■ **Work to complete**
Scan the entries below, and for each line that includes the word "Singapore", make a copy.

■ **Input for this task**
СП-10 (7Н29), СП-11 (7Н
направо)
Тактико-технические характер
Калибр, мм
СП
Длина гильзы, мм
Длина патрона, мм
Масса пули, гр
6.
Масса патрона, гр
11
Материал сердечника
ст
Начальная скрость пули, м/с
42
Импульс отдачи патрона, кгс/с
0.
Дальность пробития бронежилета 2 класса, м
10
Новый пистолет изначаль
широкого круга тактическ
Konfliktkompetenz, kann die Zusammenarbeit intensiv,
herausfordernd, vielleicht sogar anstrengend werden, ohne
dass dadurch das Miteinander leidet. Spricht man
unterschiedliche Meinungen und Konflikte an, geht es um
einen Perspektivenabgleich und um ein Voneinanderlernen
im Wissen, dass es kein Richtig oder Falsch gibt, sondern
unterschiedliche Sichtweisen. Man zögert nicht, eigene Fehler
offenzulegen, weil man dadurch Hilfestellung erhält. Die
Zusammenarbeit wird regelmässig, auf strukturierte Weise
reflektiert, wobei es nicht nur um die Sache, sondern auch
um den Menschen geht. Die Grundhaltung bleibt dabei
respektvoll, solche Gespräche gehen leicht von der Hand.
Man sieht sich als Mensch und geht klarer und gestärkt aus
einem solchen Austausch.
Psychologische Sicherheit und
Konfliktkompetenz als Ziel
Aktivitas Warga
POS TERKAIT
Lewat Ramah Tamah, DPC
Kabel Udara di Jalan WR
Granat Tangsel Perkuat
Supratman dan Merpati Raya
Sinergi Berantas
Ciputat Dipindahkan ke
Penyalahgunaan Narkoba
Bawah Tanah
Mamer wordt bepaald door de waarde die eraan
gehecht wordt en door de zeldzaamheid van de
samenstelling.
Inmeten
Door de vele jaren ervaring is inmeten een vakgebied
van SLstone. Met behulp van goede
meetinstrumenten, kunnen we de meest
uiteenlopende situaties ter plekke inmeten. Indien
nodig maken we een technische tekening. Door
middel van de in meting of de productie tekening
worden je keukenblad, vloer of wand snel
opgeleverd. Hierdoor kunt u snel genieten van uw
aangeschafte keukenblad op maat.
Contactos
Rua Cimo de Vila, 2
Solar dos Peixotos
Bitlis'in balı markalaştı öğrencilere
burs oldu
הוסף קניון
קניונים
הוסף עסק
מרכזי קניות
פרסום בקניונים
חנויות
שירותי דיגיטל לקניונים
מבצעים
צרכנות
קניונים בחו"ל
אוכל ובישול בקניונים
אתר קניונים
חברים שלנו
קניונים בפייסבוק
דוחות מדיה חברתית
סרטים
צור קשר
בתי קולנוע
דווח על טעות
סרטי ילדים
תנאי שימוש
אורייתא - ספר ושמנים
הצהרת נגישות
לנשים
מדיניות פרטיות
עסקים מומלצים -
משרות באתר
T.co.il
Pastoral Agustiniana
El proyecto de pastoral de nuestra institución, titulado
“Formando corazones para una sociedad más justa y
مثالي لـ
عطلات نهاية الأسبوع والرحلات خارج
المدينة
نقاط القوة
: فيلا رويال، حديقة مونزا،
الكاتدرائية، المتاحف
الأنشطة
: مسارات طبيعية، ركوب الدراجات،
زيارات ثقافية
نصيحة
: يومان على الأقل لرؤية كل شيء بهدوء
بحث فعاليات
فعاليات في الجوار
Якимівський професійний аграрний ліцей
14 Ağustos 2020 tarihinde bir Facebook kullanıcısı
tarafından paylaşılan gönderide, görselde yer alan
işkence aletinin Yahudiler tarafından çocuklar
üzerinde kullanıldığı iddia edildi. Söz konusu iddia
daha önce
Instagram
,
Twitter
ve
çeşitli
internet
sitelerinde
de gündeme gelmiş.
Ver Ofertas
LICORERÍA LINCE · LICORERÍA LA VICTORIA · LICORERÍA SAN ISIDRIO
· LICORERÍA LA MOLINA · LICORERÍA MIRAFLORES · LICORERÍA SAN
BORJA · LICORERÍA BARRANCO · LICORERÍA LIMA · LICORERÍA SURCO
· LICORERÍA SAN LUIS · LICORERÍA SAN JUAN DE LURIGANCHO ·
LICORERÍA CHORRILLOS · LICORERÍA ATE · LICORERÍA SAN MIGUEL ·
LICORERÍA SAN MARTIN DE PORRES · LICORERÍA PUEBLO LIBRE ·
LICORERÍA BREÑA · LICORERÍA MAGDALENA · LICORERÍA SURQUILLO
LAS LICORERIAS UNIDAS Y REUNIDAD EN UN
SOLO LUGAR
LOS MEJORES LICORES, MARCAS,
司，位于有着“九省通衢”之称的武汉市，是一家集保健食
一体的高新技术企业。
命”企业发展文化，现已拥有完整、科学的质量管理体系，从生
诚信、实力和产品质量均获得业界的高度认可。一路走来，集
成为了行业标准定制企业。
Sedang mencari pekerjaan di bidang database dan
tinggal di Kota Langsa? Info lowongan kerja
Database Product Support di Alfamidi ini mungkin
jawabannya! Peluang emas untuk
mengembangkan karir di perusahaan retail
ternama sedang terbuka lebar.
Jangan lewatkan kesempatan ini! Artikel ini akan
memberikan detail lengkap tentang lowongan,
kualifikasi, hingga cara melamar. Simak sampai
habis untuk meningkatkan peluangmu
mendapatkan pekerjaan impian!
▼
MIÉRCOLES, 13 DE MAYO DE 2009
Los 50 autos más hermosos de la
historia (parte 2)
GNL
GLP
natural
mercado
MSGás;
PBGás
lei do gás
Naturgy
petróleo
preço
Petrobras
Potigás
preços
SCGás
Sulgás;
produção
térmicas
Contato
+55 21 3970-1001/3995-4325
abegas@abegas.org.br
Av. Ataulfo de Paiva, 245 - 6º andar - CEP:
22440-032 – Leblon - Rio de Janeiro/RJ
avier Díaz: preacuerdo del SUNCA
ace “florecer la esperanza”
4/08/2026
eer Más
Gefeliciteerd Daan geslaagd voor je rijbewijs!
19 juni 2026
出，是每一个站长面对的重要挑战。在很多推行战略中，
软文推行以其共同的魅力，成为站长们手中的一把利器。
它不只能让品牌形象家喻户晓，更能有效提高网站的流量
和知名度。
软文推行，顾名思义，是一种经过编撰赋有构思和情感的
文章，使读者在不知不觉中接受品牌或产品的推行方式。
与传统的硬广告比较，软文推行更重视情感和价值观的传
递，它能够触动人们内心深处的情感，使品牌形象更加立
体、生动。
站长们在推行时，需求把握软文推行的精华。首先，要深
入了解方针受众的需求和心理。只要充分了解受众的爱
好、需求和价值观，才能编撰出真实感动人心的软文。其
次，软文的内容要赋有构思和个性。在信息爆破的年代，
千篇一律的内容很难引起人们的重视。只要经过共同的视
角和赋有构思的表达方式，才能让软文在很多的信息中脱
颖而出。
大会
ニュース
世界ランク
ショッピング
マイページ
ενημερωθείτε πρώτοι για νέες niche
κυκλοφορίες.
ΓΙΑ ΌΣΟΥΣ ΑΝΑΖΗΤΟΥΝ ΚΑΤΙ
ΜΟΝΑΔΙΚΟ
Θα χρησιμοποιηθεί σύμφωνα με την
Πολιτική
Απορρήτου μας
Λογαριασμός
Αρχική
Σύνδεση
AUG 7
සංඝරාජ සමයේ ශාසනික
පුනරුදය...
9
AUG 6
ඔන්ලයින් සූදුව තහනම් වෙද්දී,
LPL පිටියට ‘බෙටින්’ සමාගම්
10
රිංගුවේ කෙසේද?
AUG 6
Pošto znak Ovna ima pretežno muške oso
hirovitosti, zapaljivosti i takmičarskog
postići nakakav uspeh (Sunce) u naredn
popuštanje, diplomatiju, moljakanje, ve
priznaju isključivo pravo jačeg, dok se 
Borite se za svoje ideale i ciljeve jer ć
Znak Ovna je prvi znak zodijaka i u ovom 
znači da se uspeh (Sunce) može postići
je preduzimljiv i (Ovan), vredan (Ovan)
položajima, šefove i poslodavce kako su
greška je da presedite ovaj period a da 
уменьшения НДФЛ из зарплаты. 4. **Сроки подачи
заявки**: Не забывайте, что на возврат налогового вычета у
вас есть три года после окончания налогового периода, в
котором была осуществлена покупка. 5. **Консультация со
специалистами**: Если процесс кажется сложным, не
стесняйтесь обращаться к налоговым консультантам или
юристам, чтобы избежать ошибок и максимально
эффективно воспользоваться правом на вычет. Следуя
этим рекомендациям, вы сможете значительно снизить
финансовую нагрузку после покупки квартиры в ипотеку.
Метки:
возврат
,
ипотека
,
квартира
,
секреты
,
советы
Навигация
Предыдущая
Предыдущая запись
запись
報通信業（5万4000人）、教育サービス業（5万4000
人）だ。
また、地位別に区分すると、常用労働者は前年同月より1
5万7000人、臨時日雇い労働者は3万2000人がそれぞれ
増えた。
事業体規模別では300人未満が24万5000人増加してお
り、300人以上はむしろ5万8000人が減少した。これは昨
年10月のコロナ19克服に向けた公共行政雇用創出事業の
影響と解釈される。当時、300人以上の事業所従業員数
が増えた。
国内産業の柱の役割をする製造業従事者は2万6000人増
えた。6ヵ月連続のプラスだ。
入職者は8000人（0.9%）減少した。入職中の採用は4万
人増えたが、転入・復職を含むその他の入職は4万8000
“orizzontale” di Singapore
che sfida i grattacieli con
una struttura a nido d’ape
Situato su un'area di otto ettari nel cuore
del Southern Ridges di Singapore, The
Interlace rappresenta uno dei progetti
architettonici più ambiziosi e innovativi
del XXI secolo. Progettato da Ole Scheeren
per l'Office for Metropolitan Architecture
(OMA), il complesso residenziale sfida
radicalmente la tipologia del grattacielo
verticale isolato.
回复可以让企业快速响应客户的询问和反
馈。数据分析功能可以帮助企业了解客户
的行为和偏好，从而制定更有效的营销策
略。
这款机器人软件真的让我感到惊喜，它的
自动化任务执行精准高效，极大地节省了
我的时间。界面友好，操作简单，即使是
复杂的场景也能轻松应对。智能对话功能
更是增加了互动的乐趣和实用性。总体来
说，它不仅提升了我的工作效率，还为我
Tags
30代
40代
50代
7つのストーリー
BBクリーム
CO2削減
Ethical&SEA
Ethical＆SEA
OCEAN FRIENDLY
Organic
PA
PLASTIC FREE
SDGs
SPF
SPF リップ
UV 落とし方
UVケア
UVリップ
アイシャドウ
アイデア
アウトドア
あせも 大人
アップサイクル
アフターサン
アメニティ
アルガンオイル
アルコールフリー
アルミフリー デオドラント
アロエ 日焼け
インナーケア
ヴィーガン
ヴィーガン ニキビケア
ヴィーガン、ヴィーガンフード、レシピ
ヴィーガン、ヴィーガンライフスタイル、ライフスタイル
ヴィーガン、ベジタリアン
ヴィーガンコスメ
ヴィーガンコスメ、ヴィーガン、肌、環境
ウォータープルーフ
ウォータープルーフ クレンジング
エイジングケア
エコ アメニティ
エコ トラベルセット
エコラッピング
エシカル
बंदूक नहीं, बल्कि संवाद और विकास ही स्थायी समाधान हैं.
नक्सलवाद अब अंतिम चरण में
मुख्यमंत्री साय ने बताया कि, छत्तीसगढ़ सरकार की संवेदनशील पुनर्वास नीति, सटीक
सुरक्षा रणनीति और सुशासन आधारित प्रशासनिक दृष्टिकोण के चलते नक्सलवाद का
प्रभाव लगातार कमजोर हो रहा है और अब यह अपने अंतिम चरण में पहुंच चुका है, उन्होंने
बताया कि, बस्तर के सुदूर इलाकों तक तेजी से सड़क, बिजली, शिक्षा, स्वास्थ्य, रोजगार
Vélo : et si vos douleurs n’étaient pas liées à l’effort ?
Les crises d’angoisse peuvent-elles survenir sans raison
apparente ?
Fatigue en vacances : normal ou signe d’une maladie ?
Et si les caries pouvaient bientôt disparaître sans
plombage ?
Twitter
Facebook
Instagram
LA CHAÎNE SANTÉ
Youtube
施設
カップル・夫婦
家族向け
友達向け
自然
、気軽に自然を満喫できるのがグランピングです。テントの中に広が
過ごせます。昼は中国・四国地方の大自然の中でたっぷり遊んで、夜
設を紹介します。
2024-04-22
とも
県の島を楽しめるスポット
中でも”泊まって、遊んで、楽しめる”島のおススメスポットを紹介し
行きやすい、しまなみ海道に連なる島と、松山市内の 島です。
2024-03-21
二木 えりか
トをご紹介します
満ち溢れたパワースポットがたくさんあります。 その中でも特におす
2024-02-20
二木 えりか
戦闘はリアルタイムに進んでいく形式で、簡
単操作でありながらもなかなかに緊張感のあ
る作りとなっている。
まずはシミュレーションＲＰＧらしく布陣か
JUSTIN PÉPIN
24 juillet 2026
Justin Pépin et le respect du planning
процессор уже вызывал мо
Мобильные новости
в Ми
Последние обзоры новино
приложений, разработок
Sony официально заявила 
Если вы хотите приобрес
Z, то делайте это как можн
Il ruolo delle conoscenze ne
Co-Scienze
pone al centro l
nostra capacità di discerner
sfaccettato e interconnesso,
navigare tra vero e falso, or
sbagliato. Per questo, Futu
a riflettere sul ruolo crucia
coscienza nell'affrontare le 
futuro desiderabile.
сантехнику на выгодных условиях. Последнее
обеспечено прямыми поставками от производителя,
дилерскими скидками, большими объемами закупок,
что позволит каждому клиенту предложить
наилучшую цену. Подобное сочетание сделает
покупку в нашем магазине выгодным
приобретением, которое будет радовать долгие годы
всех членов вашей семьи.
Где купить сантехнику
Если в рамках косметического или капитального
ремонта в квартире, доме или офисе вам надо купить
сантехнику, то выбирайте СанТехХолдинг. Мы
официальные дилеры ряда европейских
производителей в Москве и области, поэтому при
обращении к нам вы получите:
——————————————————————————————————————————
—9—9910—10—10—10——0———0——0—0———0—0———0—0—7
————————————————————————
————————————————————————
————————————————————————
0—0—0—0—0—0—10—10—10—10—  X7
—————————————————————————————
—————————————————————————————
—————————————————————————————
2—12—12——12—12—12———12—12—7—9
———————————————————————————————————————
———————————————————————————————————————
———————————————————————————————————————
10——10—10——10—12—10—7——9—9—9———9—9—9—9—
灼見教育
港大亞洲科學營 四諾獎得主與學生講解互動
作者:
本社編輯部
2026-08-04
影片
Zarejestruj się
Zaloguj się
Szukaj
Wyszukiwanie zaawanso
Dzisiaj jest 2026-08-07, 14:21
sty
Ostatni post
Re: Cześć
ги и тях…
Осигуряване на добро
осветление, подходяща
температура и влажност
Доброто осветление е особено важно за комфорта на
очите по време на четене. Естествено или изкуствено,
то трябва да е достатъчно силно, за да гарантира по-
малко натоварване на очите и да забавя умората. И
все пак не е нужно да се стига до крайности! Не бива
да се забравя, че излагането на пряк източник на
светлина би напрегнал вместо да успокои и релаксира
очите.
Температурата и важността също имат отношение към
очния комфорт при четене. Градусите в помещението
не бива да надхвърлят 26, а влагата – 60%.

■ **Response below**
“orizzontale” di Singapore
del Southern Ridges di Singapore, The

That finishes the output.